Facebook and Instagram Copy Best Practices:

1. USE THE COPY SPECS GUIDE Seriously. If your text is truncating before you’ve hooked your audience – your copy is a waste. Facebook is consistently updating their platform and the character limit changes without warning. Don’t assume that it’s what it was last week, check back to our copy spec guide. We’ll keep it up to date so you don’t miss a click. 

2. Start With Multiple Copy Variations

Find out what plays best with your audience by starting an ad set with multiple copy variations. Try different copy lengths, different headlines, and different tones – if one set of copy is outperforming, turn off the others and test that version further. The more copy sets you test, the more you’ll be able to inform your writing on what plays best with your audience. 

3. Power Words

Best practice is don’t use passive voice – especially in your headlines! Power words evoke emotion and compel your reader to take action. Here are a few of our favorite power words to work into copy:

Now
Quick
Hurry
Bargain
Easy
Secret
Select
Rare
Limited
Never

Worst
Revolutionary
Startling
Remarkable
Magic
Challenge
Compare
Wanted
Introducing
Brilliant
4. Try Negative Headlines

A study by Outbrain found that negative superlatives like “bad,” “worst,” and “never” work 30% better at catching attention than positive ones like “always” or “best.” Why? The report points to the evolutionary benefits of responding to threats. After recording the physiological responses (sweat output & heart rate) the study found that negative stories grabbed attention and provoked a reaction… positive stories? Not so much. Use this when you’re crafting your headlines and your ad copy. Don’t be a doom crow, but use strategic negativity to instill a sense of urgency in your target audience.

5. Emojis

A study at Tokyo Denki University tested how our brains process different types of characters. It found that the emotional processing center of the participants’ brains was activated when they read text with emojis. If the goal of your writing is to evoke emotion, emojis can get you there!

6. Convey Features

Pick a few key features of your offering and expound on what they are. You know all about your product and service, but your audience might not understand what you’re really offering them. The features you want to highlight are the ones that will have the most impact on their day to day experience.

7. Promote Benefits

For the features you’re highlighting, expound on the benefits of that feature. It may sound like you’re being too overt, but connect the dots for people. For example, the Apple Watch 5 features Apple Pay. They list the benefits of, “Get your morning coffee, send money to a friend, do it instantly and securely with Apple Pay.” When you explain how your feature can impact the daily life of your customer even simple things that can be assumed you lighten the cognitive load of your text. You also walk your customer through imagining themselves using your product or service (and making their life easier in the process.)

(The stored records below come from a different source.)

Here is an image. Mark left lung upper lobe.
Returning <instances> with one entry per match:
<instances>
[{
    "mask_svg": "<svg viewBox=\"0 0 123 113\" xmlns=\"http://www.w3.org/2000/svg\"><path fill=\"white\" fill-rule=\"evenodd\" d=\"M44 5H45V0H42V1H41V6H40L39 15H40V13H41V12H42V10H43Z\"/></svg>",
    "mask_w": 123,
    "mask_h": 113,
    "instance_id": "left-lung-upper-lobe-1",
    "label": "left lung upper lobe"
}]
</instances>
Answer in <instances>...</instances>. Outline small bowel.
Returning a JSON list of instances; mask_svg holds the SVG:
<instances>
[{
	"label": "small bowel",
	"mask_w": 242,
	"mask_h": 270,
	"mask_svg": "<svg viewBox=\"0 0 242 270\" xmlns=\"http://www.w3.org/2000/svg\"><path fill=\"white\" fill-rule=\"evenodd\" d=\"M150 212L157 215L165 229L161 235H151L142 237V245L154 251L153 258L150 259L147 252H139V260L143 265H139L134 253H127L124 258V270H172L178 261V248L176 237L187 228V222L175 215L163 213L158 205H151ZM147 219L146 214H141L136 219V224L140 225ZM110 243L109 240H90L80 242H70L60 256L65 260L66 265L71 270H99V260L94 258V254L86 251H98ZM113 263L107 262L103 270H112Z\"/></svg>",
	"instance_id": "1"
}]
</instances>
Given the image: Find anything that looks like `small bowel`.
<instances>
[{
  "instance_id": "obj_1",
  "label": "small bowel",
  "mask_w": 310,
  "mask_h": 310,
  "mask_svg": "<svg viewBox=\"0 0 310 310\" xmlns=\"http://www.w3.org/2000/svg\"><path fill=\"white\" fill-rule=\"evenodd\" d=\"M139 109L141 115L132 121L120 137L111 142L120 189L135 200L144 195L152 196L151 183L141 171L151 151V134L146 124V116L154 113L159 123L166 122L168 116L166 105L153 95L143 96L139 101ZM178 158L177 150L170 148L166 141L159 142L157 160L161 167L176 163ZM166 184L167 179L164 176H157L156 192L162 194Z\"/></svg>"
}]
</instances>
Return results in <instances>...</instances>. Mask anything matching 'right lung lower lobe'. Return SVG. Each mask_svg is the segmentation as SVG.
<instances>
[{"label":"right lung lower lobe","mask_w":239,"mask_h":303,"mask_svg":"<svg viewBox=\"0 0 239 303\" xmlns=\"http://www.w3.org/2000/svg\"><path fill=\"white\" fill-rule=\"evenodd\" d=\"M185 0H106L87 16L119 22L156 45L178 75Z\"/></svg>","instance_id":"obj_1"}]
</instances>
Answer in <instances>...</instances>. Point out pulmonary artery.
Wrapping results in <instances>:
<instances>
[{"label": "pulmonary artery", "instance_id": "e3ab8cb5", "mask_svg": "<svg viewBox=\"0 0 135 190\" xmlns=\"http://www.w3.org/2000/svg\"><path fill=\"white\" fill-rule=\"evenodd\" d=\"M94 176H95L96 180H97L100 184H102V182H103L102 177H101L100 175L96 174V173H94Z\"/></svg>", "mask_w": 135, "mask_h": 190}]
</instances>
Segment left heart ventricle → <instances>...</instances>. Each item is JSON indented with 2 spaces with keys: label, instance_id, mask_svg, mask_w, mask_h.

8. Have A Clear Call To Action

Take your key features and benefits and craft a clear, concise call to action. Going back to the Apple Watch, if their highlighted feature what Apple Pay or one of the other functions of the watch, a CTA might be a simple, “Buy Now.” If they were highlighting the feature of being totally customizable, the CTA might be, “Create Your Watch.” The call to action needs to be a plausible next step to move your customer towards experiencing the benefits of the feature you just highlighted.

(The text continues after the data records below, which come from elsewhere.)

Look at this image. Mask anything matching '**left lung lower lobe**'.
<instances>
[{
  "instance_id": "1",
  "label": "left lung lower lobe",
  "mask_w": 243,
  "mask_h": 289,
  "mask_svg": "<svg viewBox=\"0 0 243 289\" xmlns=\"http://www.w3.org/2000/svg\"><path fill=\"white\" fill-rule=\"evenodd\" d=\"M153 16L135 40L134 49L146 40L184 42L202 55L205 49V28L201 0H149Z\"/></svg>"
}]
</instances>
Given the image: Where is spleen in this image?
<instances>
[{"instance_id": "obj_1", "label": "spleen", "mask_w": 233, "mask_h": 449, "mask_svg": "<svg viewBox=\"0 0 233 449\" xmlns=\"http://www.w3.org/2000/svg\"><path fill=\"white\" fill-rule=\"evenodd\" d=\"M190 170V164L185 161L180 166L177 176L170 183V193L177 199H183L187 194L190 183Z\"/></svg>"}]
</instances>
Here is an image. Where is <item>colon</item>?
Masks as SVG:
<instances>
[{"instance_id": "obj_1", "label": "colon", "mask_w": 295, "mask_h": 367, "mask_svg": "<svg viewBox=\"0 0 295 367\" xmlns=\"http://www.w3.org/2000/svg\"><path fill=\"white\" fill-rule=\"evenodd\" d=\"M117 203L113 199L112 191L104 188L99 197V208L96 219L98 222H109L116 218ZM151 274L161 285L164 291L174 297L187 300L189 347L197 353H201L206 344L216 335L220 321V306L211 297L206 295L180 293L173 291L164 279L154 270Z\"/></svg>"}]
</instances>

9. Optimize The Start Of Your Primary Text

Make the first sentence of your primary text a hook or a CTA that will be visible in every view before the text truncates. The primary text is the ONLY copy for your Instagram ads, so you can’t rely on your headline to draw people in or tell them what to do. 

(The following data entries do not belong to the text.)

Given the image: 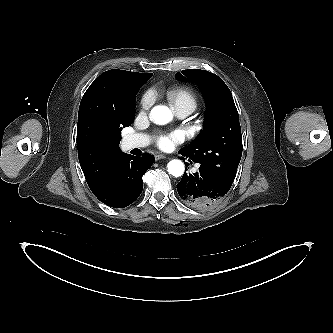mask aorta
<instances>
[{"label": "aorta", "instance_id": "1", "mask_svg": "<svg viewBox=\"0 0 333 333\" xmlns=\"http://www.w3.org/2000/svg\"><path fill=\"white\" fill-rule=\"evenodd\" d=\"M173 118L171 110L163 105H157L152 108L150 112V119L159 125H164L169 123ZM168 172L174 177H179L183 175L185 167L181 160H171L168 165Z\"/></svg>", "mask_w": 333, "mask_h": 333}]
</instances>
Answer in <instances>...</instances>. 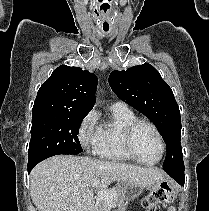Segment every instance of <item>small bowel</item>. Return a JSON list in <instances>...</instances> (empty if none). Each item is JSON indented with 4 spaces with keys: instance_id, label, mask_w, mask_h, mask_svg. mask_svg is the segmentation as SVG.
<instances>
[{
    "instance_id": "small-bowel-1",
    "label": "small bowel",
    "mask_w": 209,
    "mask_h": 211,
    "mask_svg": "<svg viewBox=\"0 0 209 211\" xmlns=\"http://www.w3.org/2000/svg\"><path fill=\"white\" fill-rule=\"evenodd\" d=\"M166 211H173L171 208H168Z\"/></svg>"
}]
</instances>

10. Address Common Objections 

Everybody has purchase hesitations from time to time. If you address common objections or barriers to conversion in your ad copy you’re more likely to close sales. For most people, those hesitations revolve around cost and ease. By including copy about how simple it is to work with you and how much people can save over working with your competition, you’ll capture and KEEP your audience.